The Best Women Writers That You've Maybe Never Read: Sybille Bedford

How would you like your first novel to have been reviewed by Evelyn Waugh in the following terms? “A book of entirely delicious quality… everything is new, cool, witty, elegant… we gratefully salute a new artist.”

Janet Flanner (“Genêt” of the New Yorker) had this to say: “An astonishing and fascinating first novel.”

And Nancy Mitford said, “I think it one of the very best novels I have ever read.”

From such commentary (and from the magnificos who stepped up for this dustjacket love-fest for the first U.S. edition) you might easily surmise that Sybille Bedford’s A Legacy is somewhat snobbish in tone, and you’d be so right. Even this defect, however, which normally sends me screaming into the streets, will likely fail to faze the reader of that superb novel, first published in London in 1956.

As a prose stylist, Bedford was like a god walking this earth. She could be as thrilling as Robert Harris, and as observant and witty as Lampedusa. Everything the august trio above had to say is true, and to their praise I will add that A Legacy is very touching, and acidly funny and also funny in an entirely original way. Perhaps much of the special flavor of Bedford is owing to her having spent her earliest years in Germany with the impoverished nobleman who was her father, one Maximilian von Schoenebeck, and so her style has a different grain and texture from the Anglo stuff one is accustomed to; she spoke mainly German until her father died, when she was ten:

After her father’s death, she moved with her mother to the French Riviera-as yet unsubmerged by money and fashion-and began wondering if she should write in English or French. “I’m so glad I chose English. You can play about with English.”

In her adopted England, Bedford was even more celebrated for her reporting on the law than she was for her novels and memoirs, if that were possible. She covered the Chatterley trial, the trial of the former staff at Auschwitz and the trial of former Liberal leader Jeremy Thorpe, accused of conspiracy to murder. Bedford held hands in a taxi with Dr. Stephen Ward, the osteopath who was a victim of trumped-up charges at the center of the Profumo mess, only a few hours before that unfortunate man committed suicide. She even covered the trial of Jack Ruby for Life Magazine-she’d spent the war years in the U.S., having had to flee Italy because her mother was part Jewish. In this she was helped by Aldous Huxley and his wife, Maria, who allegedly opined, “We need to get one of our bugger friends” for passport purposes.

And so:

Sybille entered a marriage of convenience with an English Army officer, Walter “Terry” Bedford (an ex-boyfriend of a former man-servant of W.H Auden’s) […] and obtained a British passport. The marriage ended shortly thereafter, but Sybille took her husband’s surname, publishing all of her later work as Sybille Bedford. [via Wikipedia, via Victoria Glendinning in Sybille Bedford: In Memory]

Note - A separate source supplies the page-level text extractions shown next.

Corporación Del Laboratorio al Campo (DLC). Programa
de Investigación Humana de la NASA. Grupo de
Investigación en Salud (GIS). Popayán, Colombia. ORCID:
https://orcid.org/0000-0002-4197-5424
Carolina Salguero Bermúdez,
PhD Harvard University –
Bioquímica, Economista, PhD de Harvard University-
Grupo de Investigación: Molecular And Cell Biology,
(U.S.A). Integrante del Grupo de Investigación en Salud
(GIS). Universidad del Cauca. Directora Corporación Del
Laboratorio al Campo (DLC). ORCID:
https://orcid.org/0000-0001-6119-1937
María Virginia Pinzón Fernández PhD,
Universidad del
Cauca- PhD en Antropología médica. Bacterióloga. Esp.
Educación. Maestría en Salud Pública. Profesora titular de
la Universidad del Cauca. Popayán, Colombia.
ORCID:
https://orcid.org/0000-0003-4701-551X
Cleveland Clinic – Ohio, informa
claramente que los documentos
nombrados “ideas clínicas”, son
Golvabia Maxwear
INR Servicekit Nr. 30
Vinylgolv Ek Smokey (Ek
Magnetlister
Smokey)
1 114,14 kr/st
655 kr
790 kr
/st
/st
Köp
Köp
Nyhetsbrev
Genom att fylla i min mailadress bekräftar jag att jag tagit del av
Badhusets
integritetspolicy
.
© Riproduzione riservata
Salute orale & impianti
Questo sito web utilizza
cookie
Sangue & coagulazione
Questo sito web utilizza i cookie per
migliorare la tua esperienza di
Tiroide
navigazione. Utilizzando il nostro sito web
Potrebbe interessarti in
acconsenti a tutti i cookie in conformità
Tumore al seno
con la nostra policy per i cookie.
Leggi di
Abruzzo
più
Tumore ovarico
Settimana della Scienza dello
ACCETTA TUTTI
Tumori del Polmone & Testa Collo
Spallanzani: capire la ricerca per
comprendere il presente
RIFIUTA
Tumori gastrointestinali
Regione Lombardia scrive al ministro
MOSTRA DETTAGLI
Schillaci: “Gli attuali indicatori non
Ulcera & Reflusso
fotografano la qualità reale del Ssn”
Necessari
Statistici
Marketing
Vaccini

Bedford was a devoted oenophile whose writings on food and drink are models of that genre as well. Reading just those, it would be easy to let the idea that she was a heedless sybarite get away with you. She was a great sensualist in all ways, widely traveled, with many lovers and a zillion friends; a great bonne vivante. Once in a while you see people complaining that she lays on too much food in her novels, even:

In some of her books wine and food feature so often that even the admiring critic Francis Wyndham confessed that he had begun to dread the arrival of another meal.

There’s such a wonderful tension between the hedonist and the historian in this author. My favorite of her books might be Faces of Justice, a comparison of the judicial systems of England, Germany, Switzerland, Austria and France, just because it is such an odd book. Bedford had a lifetime addiction to courtrooms, and she reported on their proceedings with the penetration, the discernment and the slight loopiness she brought to all her writing.

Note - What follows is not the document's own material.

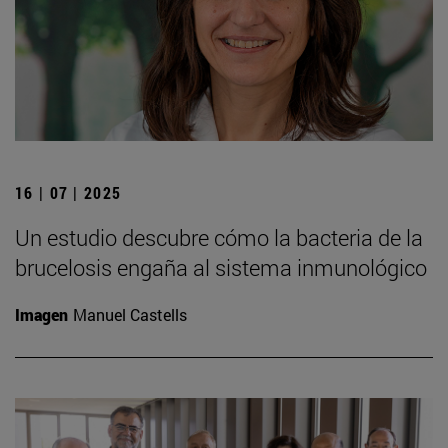
16 | 07 | 2025
Un estudio descubre cómo la bacteria de la
brucelosis engaña al sistema inmunológico
Imagen
Manuel Castells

There used to be two features of the London courts which were unique; nothing like them could be seen anywhere else in the entire world; they were the prostitutes and the motorists. […]

“Mary Cheam-” A tall girl, not very young, in a sober tailormade and well-done hair. One would have taken her for a saleswoman in a good London shop.

“Here frequently?”

“She is, sir.”

“You admit that?”

“Oh, many times.”

“Forty shillings.”

[…] A red-wristed housewife in a shapeless cardigan, “She’s been here twice last week, sir.” … A slim girl in stove-pipe slacks … A tart who looks like a tart … A neat lady from Japan, “Why didn’t she appear yesterday?” “She went to Marylebone by mistake, your Worship.” “Funny, many people seem to do that.”

The most terrible and moving part of Faces of Justice is to do with the Rückerstattungskammern, The Courts of Restitution. These courts were set up in Germany in order to deal with claims for possessions torn from the Jews between the years of 1933 and 1944.

A Turkey carpet driven off by the SS; a brooch and two gold rings confiscated in a precious-metals drive; a Bechstein grand; a wireless set… A boy’s motor bicycle…. A fur coat taken away by the Gestapo after a morning raid… Anyone who cares to may walk in and hear; this is the aftermath of what everybody knew, and here it is going on, in living memories. And it is as grim and pitiful and unbearable as it ever was.

All of her writing is as valuable, and as beautiful, as this.

She enjoyed a good cigar “two or three times a year.” She loved good food, fast cars, Italian wine. In the opening of The Quality of Travel, from 1961, she wrote: “You can trundle Italian wines around in your car, open them, fling in a handful of ice, drink them without a glass, with any food, in carefree quantities.” She lived to be nearly ninety-five years old.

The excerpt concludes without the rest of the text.